Surabaya, INFOJAWATIMUR.COM –
Ketua Serikat Pekerja Produktiva Jawa Timur, Ir. H. M. Asrori Murtadlo menegaskan komitmennya untuk terus membantu, membela, dan meningkatkan kesejahteraan para pekerja di tengah kondisi ekonomi yang semakin menantang.
Hal tersebut disampaikan saat wawancara bersama tim media infojawatimur.com, Jumat(22/5/2026) di Kantor DPW SP Produktiva Jawa Timur, Jalan Cisedane Nomor 5 Surabaya. Menurut Asrori, kondisi nilai tukar rupiah yang terus melemah terhadap dolar Amerika Serikat berpotensi memicu gelombang pemutusan hubungan kerja (PHK) di berbagai sektor usaha.
“Dengan kondisi terkini yang kita pahami bersama, yang dikhawatirkan adalah munculnya gelombang PHK. Karena itu saat ini yang perlu difokuskan adalah bagaimana memahamkan para pekerja supaya tidak terlalu terpuruk dengan kondisi yang ada,” ujarnya.
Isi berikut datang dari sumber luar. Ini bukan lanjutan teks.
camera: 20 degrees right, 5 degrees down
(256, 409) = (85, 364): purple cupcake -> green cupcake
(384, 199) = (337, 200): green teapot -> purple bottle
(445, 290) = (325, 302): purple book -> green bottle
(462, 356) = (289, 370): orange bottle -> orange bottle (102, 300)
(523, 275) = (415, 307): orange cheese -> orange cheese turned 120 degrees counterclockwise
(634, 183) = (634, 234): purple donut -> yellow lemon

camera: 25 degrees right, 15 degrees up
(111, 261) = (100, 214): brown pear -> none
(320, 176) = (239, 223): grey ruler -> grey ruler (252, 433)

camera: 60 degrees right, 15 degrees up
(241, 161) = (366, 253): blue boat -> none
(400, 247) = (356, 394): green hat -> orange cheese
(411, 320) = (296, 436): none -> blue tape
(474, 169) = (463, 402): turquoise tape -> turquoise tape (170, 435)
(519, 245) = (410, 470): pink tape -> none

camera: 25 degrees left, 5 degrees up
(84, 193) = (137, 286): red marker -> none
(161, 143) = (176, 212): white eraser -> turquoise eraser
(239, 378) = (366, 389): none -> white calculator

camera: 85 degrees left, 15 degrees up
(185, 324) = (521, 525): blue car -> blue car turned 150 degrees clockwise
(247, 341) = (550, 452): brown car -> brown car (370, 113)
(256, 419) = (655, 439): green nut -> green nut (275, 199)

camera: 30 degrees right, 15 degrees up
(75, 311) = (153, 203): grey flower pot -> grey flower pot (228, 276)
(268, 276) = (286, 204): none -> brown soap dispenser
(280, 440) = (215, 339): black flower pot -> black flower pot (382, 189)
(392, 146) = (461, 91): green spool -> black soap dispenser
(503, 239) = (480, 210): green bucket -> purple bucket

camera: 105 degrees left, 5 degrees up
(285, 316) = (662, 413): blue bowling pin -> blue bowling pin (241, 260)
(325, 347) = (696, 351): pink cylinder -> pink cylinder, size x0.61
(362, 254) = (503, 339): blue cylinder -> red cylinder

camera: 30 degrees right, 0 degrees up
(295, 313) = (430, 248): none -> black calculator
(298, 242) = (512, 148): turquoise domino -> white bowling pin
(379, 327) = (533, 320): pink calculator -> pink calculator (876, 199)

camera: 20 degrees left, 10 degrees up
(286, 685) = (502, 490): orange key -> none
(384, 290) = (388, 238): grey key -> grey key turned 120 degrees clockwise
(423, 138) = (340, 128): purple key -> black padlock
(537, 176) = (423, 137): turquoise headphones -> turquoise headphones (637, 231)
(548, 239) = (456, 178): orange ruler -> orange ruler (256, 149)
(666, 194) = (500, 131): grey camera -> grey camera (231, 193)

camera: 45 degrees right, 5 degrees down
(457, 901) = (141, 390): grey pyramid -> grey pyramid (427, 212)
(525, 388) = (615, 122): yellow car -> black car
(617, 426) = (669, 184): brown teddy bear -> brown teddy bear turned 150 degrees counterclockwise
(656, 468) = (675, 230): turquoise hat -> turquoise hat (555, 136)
Ia menjelaskan, para pekerja harus memahami hak-haknya apabila sewaktu-waktu menghadapi PHK. Menurutnya, di situlah fungsi penting serikat pekerja hadir untuk memberikan pendampingan dan perlindungan kepada anggotanya.
Selain itu, kondisi ekonomi saat ini juga dinilai semakin memberatkan baik bagi pekerja maupun pengusaha. Kenaikan harga kebutuhan pokok dan kesulitan perusahaan mempertahankan stabilitas usaha disebut dapat memengaruhi arus kas perusahaan.
“Harga-harga sudah naik, sementara para pengusaha juga kesulitan untuk tetap eksis. Hal itu tentu memengaruhi cashflow perusahaan yang pada akhirnya bisa berakibat pada efisiensi maupun PHK,” katanya.
Sebagai langkah konkret, Serikat Pekerja Produktiva Jawa Timur terus melakukan edukasi dan sosialisasi kepada para pekerja mengenai hak-hak ketenagakerjaan, khususnya ketika menghadapi situasi PHK.
“Kami berupaya memberikan edukasi melalui sosialisasi tentang hak-hak para pekerja saat mereka dihadapkan dengan PHK,” pungkasnya.